** Opening Data extracts block **

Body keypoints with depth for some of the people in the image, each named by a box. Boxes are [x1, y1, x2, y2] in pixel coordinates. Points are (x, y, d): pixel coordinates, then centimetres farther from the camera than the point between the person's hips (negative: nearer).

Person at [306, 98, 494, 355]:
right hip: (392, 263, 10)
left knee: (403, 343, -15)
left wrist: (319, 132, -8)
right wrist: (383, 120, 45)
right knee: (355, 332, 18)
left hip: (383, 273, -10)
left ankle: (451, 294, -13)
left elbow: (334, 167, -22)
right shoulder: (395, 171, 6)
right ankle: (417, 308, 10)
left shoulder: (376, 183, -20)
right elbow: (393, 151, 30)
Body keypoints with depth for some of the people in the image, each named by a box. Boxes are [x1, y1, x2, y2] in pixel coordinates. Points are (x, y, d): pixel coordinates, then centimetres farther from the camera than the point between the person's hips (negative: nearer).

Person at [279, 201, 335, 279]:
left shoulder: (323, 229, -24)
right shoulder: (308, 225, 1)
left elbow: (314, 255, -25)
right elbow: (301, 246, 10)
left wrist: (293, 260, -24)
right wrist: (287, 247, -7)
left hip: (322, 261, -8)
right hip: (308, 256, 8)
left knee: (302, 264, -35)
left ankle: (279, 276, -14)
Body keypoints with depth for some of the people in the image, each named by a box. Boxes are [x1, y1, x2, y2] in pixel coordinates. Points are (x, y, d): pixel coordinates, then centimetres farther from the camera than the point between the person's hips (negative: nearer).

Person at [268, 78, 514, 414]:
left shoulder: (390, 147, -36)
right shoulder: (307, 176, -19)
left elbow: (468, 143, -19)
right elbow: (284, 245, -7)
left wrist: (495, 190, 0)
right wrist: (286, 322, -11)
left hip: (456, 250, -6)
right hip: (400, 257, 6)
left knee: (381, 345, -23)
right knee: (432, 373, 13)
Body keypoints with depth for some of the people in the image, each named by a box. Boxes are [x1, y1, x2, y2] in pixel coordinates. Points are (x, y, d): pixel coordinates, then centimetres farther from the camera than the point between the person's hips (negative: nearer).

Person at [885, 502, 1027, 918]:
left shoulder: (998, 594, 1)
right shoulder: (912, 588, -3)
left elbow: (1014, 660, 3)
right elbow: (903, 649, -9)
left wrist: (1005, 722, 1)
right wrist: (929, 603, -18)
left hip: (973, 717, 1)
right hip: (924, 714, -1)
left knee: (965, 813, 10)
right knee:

** Closing Data extracts block **

- [Problem statement] Copy out verbatim the lines of the material between the line holding "left knee: (403, 343, -15)" and the line holding "left knee: (381, 345, -23)", inclusive.

- [Final answer]
left knee: (403, 343, -15)
left wrist: (319, 132, -8)
right wrist: (383, 120, 45)
right knee: (355, 332, 18)
left hip: (383, 273, -10)
left ankle: (451, 294, -13)
left elbow: (334, 167, -22)
right shoulder: (395, 171, 6)
right ankle: (417, 308, 10)
left shoulder: (376, 183, -20)
right elbow: (393, 151, 30)
Body keypoints with depth for some of the people in the image, each named by a box. Boxes are [x1, y1, x2, y2] in pixel coordinates. Points are (x, y, d): pixel coordinates, then centimetres farther from the camera than the point between the person's hips (negative: nearer).

Person at [279, 201, 335, 279]:
left shoulder: (323, 229, -24)
right shoulder: (308, 225, 1)
left elbow: (314, 255, -25)
right elbow: (301, 246, 10)
left wrist: (293, 260, -24)
right wrist: (287, 247, -7)
left hip: (322, 261, -8)
right hip: (308, 256, 8)
left knee: (302, 264, -35)
left ankle: (279, 276, -14)
Body keypoints with depth for some of the people in the image, each named by a box. Boxes are [x1, y1, x2, y2] in pixel coordinates. Points are (x, y, d): pixel coordinates, then centimetres farther from the camera than the point between the person's hips (negative: nearer).

Person at [268, 78, 514, 414]:
left shoulder: (390, 147, -36)
right shoulder: (307, 176, -19)
left elbow: (468, 143, -19)
right elbow: (284, 245, -7)
left wrist: (495, 190, 0)
right wrist: (286, 322, -11)
left hip: (456, 250, -6)
right hip: (400, 257, 6)
left knee: (381, 345, -23)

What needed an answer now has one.